As 1 p.m. neared, the Dunleavy supporters marched up Crusey Street to Wasilla Middle School, finding a hodgepodge of opposition and support. People lined up on both sides of the walkway leading to the main entrance. Instead of having a clear boundary for left and right ideals on either side, the crowd formed pockets of likeminded protestors and supporters.
The crowd of supporters and protesters produced a gargled din of chants. Circling around the crowd, one would hear the assorted chants for each side as they made their way around- hearing chants like “Follow the law!” “Alaska Pride, override!” and “Save the PFD!”
There were protestors holding signs like “override the vetoes” and “without education more crime more drugs fewer jobs” and “what would Ted do? Override!”
Tina Tomsen held the “what would Ted do? Override!” sign, referring to the Former United States Senator who died in 2010 during an airplane crash.
“His vetoes are going to be incredibly destructive… I’m sure that Ted Stevens would be against Dunleavy’s vetoes. He wanted what was best for Alaskans and that is not what Dunleavy’s vetoes are about,” Tomsen said.
Tomsen said that it was interesting to notice how the crowd seemed to split into two camps: a full PFD and overriding the vetoes.
“It’s not one or the other. Nobody’s addressing the oil tax credits, which would more than pay for Dunleavy’s vetoes,” Tomsen said.

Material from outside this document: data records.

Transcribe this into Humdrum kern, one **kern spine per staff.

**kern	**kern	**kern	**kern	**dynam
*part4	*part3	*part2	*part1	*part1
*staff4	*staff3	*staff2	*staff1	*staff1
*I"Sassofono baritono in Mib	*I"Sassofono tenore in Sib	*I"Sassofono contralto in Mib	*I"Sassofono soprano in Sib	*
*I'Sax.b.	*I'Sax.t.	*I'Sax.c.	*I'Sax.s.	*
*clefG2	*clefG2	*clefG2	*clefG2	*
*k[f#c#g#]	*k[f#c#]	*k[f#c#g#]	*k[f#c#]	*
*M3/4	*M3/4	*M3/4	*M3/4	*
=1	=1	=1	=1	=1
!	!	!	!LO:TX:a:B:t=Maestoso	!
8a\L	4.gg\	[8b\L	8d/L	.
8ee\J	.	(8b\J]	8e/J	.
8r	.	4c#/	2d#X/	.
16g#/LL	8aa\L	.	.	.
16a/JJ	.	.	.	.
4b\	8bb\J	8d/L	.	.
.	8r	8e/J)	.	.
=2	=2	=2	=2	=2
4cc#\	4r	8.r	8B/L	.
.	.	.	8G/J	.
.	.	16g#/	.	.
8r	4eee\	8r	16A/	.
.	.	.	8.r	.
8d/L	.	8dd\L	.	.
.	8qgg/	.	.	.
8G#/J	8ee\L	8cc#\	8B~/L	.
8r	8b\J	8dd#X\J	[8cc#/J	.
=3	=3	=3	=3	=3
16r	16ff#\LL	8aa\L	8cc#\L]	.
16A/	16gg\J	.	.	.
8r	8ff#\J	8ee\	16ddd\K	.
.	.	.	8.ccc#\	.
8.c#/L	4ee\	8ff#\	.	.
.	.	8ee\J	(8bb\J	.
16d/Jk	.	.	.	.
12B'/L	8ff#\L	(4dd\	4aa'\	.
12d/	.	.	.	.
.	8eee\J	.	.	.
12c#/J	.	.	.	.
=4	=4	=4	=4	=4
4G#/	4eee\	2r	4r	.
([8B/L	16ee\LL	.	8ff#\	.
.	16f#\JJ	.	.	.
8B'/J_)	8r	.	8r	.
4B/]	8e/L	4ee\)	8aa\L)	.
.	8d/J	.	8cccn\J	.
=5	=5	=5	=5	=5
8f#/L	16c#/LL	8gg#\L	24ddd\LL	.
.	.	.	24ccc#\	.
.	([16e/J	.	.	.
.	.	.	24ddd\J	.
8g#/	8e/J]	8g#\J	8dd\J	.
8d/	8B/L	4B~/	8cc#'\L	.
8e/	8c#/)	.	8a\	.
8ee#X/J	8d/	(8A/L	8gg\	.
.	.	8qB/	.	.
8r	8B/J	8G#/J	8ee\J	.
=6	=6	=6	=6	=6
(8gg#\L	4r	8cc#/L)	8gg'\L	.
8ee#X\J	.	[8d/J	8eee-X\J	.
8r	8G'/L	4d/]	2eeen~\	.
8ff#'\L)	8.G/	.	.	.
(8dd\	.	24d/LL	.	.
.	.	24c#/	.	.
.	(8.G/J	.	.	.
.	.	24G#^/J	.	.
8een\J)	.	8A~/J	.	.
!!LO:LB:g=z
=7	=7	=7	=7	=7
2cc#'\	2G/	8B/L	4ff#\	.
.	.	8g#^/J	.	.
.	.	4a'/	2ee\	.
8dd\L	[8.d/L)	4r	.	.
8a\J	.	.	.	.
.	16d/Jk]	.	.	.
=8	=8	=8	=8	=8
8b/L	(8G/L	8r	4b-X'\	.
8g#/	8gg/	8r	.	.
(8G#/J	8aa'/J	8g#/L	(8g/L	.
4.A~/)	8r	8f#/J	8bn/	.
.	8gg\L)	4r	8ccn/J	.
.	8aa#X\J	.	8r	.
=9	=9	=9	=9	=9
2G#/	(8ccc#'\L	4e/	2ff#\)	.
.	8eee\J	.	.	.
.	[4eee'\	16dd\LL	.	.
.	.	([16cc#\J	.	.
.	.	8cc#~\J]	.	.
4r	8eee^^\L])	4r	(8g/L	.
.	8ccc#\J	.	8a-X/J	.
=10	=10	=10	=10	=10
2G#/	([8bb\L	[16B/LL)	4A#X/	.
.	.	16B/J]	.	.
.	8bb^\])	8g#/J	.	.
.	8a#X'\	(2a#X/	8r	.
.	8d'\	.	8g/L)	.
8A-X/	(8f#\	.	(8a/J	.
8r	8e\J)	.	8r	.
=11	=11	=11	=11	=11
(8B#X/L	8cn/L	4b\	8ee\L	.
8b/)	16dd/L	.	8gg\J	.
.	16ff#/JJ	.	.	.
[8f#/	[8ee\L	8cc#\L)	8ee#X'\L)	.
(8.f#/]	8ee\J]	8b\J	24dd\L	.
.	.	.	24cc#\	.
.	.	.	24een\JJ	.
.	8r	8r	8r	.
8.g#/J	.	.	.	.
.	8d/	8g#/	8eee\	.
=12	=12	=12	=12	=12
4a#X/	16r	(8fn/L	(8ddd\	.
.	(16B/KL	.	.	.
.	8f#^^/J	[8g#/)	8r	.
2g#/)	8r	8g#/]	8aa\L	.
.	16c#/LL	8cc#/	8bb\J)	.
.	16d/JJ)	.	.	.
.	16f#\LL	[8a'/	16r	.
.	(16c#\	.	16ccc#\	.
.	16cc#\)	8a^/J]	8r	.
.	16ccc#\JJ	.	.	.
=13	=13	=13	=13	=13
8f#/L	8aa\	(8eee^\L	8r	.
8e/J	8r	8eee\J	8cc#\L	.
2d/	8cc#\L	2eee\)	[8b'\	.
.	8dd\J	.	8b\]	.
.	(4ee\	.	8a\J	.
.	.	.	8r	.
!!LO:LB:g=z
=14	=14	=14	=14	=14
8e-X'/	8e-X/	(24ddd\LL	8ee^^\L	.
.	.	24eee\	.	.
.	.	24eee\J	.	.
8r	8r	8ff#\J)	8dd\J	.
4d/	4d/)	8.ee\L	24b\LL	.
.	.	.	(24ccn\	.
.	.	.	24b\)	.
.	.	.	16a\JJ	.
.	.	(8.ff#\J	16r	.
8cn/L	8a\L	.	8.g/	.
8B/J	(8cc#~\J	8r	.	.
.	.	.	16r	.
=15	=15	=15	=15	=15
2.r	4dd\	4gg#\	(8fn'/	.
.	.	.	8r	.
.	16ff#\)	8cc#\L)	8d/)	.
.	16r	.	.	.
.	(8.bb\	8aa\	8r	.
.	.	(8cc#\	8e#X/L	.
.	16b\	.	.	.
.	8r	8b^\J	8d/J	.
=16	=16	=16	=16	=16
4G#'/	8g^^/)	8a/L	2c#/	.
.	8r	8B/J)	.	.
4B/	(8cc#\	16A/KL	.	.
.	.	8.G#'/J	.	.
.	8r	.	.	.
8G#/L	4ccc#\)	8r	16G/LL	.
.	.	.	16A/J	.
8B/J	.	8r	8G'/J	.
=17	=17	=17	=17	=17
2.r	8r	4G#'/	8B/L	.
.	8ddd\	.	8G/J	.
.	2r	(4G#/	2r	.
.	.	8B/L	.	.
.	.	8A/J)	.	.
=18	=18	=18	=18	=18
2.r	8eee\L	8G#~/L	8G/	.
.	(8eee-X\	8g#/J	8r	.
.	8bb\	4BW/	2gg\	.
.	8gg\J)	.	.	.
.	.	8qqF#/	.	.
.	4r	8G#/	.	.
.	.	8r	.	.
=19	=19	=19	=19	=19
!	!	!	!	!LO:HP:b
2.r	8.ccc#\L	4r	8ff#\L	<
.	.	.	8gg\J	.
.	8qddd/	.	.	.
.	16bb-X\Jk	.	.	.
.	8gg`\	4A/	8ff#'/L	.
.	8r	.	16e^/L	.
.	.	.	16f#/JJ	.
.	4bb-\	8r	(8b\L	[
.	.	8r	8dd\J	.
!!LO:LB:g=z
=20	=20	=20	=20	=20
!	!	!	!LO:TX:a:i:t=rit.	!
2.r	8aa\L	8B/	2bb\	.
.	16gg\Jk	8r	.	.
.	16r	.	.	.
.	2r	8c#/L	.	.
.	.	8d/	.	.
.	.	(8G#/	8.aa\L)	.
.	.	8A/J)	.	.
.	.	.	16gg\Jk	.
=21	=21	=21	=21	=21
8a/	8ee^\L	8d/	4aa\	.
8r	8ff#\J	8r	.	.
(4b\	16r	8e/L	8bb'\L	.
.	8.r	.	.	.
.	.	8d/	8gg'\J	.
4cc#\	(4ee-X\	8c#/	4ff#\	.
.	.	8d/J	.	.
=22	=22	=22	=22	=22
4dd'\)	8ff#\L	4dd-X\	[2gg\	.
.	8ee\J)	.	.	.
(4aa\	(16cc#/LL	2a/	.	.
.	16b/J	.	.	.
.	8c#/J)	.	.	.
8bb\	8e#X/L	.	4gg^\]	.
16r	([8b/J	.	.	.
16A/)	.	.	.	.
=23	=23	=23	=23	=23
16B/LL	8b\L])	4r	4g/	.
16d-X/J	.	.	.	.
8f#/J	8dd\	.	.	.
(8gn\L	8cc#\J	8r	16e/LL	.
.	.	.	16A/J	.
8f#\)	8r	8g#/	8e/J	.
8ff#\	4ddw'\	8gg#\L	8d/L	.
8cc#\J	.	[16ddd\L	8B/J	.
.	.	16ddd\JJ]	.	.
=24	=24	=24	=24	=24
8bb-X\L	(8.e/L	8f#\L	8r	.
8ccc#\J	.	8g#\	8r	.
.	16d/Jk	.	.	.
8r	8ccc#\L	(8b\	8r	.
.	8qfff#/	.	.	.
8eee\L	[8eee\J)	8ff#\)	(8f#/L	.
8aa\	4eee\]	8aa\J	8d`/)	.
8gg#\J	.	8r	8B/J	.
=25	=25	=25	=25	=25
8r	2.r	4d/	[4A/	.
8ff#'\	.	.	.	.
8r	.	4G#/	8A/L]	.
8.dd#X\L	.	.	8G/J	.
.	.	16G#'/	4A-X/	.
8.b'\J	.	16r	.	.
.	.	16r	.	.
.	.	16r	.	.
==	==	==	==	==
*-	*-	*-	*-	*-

Tomsen said that the public needs to pay more attention to the oil tax credits. She said that lack of attention to those credits has been very harmful. She said that if left unchecked, Dunleavy’s cuts from Medicaid to the University of Alaska will impact the whole state.
“Not just the most vulnerable, but the thinkers in our state. The university cuts, the Medicaid cuts, we could really decimate the services and human infrastructure that we have in our state,” Tomsen said.
Dianne Woodruff was there to protest Dunleavy’s vetoes. She said that not all seniors qualify for the PFD and the taxable source of income could affect their other benefits like housing and food stamps. She said that Dunleavy’s solutions to the state budget are more short term without seeing the bigger picture.
“Someone read Ayn Rand and thought that was the gospel. If you want people to not be takers, then help them be makers. You know, people got through the book and thought it was a gospel and not a work of fiction. It’s a pondering piece. Maybe they should spend a little more time with ‘1984’ and ‘Fareihnheight 451.’ I mean, think about ‘Animal Farm.’ Let’s think about those things as well; and then try to put it all in perspective,” Woodruff said.
Woodruff fondly recalled the bipartisan political movement called Coffee Party USA. It was created in 2010 as a response to the radical right wing Tea Party and it evolved to having members across the political spectrum. She said that it didn’t seem to gain much traction but left an impression of unity beyond political lines.
“That’s basically the concept we need to get back to. Let’s get together as a community and let’s talk about the realities that people are facing. Let’s figure out what we think is important and then let’s seriously talk about how we’re going to solve those things; instead of just shouting at each other,” Woodruff said.